* Task details *
Put each line into a Markdown table with the columns No. and Line, beginning at the first line of the rows and stopping after the line that contains "Reading left to right, list". Leave out blank lines.

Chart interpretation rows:
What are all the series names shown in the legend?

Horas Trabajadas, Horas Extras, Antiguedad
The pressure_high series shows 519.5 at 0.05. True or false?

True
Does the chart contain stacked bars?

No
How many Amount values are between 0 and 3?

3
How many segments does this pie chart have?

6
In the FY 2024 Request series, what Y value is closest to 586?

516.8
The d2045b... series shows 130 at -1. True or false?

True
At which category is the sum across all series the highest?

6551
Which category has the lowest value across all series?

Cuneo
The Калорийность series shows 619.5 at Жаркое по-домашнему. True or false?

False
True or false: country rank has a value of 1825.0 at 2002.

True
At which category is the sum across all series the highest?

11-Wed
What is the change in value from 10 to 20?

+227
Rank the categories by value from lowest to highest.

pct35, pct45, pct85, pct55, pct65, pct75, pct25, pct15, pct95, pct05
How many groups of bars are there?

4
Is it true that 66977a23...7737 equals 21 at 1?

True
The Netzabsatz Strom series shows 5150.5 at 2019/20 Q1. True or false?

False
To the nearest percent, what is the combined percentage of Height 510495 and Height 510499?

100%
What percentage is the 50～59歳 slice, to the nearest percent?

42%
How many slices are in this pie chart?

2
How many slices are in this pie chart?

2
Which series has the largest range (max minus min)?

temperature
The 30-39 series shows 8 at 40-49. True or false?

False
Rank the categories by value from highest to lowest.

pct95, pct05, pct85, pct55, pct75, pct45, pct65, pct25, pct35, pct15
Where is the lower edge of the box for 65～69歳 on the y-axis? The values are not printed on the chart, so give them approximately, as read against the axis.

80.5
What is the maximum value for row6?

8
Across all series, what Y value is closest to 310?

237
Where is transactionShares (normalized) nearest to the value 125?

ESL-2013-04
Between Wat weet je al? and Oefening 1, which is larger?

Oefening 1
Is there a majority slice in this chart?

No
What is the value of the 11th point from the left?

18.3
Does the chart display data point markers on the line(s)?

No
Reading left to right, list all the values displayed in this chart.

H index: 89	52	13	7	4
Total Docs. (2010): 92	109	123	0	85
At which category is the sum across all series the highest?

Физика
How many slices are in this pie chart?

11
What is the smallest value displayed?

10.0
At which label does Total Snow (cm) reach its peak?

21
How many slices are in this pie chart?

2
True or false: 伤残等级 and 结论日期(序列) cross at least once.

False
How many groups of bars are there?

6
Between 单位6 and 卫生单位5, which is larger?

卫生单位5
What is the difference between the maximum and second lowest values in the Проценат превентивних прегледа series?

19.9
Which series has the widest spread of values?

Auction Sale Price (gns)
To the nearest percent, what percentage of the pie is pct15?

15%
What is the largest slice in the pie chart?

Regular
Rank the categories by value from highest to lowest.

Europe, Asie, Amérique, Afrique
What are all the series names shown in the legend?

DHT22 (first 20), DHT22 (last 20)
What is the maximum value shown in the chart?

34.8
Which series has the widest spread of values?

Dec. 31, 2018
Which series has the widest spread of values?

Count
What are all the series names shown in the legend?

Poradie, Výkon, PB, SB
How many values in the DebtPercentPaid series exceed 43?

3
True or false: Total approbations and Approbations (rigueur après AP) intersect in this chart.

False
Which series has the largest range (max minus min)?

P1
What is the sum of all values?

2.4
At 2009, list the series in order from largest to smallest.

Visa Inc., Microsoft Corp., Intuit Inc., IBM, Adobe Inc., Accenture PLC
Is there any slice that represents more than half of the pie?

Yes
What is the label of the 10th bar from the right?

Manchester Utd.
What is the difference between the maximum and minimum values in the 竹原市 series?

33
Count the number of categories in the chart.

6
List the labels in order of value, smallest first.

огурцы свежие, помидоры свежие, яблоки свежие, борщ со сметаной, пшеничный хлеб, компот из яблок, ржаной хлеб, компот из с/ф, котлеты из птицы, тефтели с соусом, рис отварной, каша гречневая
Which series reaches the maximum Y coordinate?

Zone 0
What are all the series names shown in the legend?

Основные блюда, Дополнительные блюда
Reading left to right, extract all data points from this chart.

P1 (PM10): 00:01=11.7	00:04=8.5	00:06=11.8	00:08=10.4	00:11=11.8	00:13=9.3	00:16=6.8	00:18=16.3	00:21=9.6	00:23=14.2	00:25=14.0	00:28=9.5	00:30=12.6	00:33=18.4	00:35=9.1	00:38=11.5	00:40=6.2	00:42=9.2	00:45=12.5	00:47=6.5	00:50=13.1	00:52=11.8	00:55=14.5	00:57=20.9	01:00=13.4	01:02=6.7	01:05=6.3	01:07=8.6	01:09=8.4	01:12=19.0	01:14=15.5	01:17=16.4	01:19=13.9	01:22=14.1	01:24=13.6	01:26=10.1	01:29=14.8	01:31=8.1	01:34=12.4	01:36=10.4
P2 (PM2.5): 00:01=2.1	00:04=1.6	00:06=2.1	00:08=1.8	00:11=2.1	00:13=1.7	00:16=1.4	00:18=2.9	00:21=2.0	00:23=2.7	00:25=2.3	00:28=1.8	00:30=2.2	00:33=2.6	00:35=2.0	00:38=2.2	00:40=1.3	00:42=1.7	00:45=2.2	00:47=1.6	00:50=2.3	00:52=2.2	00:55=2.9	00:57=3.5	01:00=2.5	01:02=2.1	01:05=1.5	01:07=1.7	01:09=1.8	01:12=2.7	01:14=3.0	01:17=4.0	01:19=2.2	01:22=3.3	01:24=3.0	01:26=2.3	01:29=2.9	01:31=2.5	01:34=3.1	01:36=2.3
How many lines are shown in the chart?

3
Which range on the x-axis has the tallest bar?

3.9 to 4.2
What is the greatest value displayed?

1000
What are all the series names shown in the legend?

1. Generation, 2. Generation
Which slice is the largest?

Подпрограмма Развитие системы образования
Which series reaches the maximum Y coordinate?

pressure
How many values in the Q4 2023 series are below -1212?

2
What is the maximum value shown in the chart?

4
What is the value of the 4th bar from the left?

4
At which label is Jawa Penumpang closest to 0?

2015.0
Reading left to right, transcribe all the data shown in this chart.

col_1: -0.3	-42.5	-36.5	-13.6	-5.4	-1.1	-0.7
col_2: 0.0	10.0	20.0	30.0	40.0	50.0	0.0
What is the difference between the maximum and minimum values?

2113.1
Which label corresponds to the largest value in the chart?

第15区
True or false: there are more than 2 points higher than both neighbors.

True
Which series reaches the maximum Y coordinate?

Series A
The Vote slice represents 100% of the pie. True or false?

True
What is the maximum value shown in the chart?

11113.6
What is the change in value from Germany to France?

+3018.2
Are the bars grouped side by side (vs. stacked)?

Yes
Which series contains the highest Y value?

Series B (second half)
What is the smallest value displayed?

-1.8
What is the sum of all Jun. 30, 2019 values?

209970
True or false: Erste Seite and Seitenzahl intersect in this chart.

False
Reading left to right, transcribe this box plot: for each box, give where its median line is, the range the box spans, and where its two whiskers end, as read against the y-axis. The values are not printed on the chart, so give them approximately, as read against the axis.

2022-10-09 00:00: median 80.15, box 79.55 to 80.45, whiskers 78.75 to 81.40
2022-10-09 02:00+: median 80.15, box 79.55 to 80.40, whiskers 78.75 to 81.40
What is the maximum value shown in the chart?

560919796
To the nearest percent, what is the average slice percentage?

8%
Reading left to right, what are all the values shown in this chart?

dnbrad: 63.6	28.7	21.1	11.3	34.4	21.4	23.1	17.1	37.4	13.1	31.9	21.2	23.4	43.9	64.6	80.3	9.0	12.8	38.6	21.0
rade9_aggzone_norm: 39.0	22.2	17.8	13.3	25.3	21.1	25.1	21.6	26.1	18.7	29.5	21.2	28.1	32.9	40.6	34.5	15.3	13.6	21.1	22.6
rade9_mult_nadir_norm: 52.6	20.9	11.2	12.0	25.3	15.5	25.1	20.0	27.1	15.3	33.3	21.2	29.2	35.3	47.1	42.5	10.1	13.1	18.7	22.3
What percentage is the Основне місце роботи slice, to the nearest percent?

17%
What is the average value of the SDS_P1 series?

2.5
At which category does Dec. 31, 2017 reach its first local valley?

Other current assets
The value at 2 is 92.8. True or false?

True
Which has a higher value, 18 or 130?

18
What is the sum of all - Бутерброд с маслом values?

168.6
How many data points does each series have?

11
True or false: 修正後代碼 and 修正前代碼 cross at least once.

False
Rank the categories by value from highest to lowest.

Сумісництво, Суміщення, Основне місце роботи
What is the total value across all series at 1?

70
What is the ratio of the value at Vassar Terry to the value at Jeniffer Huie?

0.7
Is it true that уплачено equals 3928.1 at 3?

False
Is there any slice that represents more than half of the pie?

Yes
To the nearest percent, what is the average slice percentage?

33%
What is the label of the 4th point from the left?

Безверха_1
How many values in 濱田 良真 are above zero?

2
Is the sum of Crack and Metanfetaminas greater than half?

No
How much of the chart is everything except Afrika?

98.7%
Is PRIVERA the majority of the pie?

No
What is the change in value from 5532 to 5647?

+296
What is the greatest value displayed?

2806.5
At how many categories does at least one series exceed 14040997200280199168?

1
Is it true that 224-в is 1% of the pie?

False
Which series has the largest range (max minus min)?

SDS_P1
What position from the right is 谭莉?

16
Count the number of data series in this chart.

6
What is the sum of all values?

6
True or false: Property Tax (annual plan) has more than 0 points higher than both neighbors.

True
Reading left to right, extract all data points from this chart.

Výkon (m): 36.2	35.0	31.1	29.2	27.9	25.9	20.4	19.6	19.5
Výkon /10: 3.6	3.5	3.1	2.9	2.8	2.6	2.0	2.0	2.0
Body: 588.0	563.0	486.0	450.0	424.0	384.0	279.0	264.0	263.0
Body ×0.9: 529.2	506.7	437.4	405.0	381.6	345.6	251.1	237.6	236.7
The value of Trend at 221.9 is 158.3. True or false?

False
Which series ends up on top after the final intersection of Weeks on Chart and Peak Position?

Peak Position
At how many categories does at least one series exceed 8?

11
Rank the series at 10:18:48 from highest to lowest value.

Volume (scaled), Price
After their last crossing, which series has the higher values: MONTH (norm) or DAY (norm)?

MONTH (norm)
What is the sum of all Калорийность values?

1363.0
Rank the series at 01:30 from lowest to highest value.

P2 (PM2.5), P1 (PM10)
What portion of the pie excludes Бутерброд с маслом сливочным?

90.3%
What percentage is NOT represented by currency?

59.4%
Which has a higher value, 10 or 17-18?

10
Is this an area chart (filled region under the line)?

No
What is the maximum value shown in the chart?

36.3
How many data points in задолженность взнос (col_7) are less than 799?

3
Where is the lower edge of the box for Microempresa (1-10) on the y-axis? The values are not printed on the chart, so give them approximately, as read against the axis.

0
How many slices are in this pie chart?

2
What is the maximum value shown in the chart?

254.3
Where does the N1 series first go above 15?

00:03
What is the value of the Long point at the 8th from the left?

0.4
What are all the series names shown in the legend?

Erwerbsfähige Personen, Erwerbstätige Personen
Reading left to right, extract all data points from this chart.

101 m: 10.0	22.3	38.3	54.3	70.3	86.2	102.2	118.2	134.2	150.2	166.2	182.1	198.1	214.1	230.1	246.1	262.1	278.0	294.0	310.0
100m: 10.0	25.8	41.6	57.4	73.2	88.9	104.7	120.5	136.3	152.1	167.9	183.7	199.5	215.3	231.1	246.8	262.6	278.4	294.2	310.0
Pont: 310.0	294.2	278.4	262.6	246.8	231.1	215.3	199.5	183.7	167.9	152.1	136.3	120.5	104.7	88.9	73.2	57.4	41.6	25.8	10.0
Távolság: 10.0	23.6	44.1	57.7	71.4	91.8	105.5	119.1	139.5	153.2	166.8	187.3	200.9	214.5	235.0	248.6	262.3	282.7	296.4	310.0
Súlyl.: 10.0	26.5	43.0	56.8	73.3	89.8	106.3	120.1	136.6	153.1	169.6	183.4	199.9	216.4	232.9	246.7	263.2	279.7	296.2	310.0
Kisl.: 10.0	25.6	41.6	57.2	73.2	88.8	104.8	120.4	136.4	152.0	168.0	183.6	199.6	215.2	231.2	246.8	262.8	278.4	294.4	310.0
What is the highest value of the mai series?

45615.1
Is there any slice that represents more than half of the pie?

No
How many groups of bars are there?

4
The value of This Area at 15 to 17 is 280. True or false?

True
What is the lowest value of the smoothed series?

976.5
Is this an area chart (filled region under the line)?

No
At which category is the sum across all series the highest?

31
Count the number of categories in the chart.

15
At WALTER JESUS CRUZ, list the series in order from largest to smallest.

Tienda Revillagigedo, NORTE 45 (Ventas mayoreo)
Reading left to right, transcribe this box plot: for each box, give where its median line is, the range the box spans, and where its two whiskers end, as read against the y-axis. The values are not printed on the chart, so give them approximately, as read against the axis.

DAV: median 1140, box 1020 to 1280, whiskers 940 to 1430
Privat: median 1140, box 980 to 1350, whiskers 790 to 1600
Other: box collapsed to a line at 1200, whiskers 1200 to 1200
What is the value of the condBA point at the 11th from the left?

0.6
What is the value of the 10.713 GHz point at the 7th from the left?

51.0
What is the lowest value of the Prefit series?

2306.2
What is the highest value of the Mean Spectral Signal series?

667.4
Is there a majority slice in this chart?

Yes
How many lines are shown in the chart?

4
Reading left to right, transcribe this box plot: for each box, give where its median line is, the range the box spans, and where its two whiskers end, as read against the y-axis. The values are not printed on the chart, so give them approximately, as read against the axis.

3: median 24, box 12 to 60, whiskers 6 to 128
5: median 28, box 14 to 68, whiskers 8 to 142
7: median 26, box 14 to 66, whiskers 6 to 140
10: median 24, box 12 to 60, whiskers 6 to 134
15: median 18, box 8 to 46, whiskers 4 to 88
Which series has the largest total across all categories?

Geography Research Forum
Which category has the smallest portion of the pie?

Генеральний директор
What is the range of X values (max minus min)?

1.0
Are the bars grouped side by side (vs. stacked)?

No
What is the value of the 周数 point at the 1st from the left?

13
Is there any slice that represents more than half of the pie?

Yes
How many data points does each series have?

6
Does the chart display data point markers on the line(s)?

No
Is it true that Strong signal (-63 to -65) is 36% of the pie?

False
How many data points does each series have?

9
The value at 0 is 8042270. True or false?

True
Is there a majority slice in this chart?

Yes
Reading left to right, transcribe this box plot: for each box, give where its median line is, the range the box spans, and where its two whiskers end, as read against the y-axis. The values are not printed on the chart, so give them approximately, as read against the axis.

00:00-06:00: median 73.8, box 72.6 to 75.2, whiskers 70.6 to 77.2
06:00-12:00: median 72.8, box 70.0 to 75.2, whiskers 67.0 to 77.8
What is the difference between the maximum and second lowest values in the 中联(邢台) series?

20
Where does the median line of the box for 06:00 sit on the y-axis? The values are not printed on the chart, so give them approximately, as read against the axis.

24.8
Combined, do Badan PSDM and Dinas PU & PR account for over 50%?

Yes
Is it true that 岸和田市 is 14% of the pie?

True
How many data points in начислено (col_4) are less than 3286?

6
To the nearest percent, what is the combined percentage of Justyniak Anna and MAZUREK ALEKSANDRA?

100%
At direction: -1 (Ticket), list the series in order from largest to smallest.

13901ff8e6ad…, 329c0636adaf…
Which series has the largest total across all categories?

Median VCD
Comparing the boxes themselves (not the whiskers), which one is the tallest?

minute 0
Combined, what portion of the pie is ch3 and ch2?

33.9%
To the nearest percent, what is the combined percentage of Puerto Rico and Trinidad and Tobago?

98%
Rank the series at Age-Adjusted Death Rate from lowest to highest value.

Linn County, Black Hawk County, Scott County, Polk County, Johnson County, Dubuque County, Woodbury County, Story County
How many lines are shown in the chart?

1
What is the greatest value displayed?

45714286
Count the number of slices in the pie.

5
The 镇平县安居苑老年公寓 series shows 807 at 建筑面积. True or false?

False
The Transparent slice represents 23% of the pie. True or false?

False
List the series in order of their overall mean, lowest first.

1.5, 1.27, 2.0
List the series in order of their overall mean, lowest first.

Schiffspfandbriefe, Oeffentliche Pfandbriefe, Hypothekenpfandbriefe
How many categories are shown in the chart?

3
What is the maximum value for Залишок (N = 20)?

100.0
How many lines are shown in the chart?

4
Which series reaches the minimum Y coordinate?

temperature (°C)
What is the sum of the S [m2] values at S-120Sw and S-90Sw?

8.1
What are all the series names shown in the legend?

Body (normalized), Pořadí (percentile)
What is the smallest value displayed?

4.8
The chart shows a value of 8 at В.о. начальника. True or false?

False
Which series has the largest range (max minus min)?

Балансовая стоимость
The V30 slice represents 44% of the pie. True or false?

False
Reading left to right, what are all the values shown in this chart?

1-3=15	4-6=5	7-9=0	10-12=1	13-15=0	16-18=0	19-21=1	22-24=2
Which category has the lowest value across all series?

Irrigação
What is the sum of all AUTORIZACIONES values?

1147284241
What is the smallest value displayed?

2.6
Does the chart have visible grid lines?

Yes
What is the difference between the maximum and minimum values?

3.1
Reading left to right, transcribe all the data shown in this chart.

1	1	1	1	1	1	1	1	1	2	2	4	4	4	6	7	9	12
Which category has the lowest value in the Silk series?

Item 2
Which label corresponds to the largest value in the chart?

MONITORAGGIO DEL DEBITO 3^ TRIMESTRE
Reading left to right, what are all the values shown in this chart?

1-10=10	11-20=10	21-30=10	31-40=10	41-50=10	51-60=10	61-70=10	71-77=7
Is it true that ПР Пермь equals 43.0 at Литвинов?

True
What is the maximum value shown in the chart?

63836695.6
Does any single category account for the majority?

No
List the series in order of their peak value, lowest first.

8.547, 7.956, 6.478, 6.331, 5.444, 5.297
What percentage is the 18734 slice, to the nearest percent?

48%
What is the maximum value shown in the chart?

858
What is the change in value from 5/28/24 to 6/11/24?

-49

* Expected answer *
| No. | Line |
|---|---|
| 1 | What are all the series names shown in the legend? |
| 2 | Horas Trabajadas, Horas Extras, Antiguedad |
| 3 | The pressure_high series shows 519.5 at 0.05. True or false? |
| 4 | True |
| 5 | Does the chart contain stacked bars? |
| 6 | No |
| 7 | How many Amount values are between 0 and 3? |
| 8 | 3 |
| 9 | How many segments does this pie chart have? |
| 10 | 6 |
| 11 | In the FY 2024 Request series, what Y value is closest to 586? |
| 12 | 516.8 |
| 13 | The d2045b... series shows 130 at -1. True or false? |
| 14 | True |
| 15 | At which category is the sum across all series the highest? |
| 16 | 6551 |
| 17 | Which category has the lowest value across all series? |
| 18 | Cuneo |
| 19 | The Калорийность series shows 619.5 at Жаркое по-домашнему. True or false? |
| 20 | False |
| 21 | True or false: country rank has a value of 1825.0 at 2002. |
| 22 | True |
| 23 | At which category is the sum across all series the highest? |
| 24 | 11-Wed |
| 25 | What is the change in value from 10 to 20? |
| 26 | +227 |
| 27 | Rank the categories by value from lowest to highest. |
| 28 | pct35, pct45, pct85, pct55, pct65, pct75, pct25, pct15, pct95, pct05 |
| 29 | How many groups of bars are there? |
| 30 | 4 |
| 31 | Is it true that 66977a23...7737 equals 21 at 1? |
| 32 | True |
| 33 | The Netzabsatz Strom series shows 5150.5 at 2019/20 Q1. True or false? |
| 34 | False |
| 35 | To the nearest percent, what is the combined percentage of Height 510495 and Height 510499? |
| 36 | 100% |
| 37 | What percentage is the 50～59歳 slice, to the nearest percent? |
| 38 | 42% |
| 39 | How many slices are in this pie chart? |
| 40 | 2 |
| 41 | How many slices are in this pie chart? |
| 42 | 2 |
| 43 | Which series has the largest range (max minus min)? |
| 44 | temperature |
| 45 | The 30-39 series shows 8 at 40-49. True or false? |
| 46 | False |
| 47 | Rank the categories by value from highest to lowest. |
| 48 | pct95, pct05, pct85, pct55, pct75, pct45, pct65, pct25, pct35, pct15 |
| 49 | Where is the lower edge of the box for 65～69歳 on the y-axis? The values are not printed on the chart, so give them approximately, as read against the axis. |
| 50 | 80.5 |
| 51 | What is the maximum value for row6? |
| 52 | 8 |
| 53 | Across all series, what Y value is closest to 310? |
| 54 | 237 |
| 55 | Where is transactionShares (normalized) nearest to the value 125? |
| 56 | ESL-2013-04 |
| 57 | Between Wat weet je al? and Oefening 1, which is larger? |
| 58 | Oefening 1 |
| 59 | Is there a majority slice in this chart? |
| 60 | No |
| 61 | What is the value of the 11th point from the left? |
| 62 | 18.3 |
| 63 | Does the chart display data point markers on the line(s)? |
| 64 | No |
| 65 | Reading left to right, list all the values displayed in this chart. |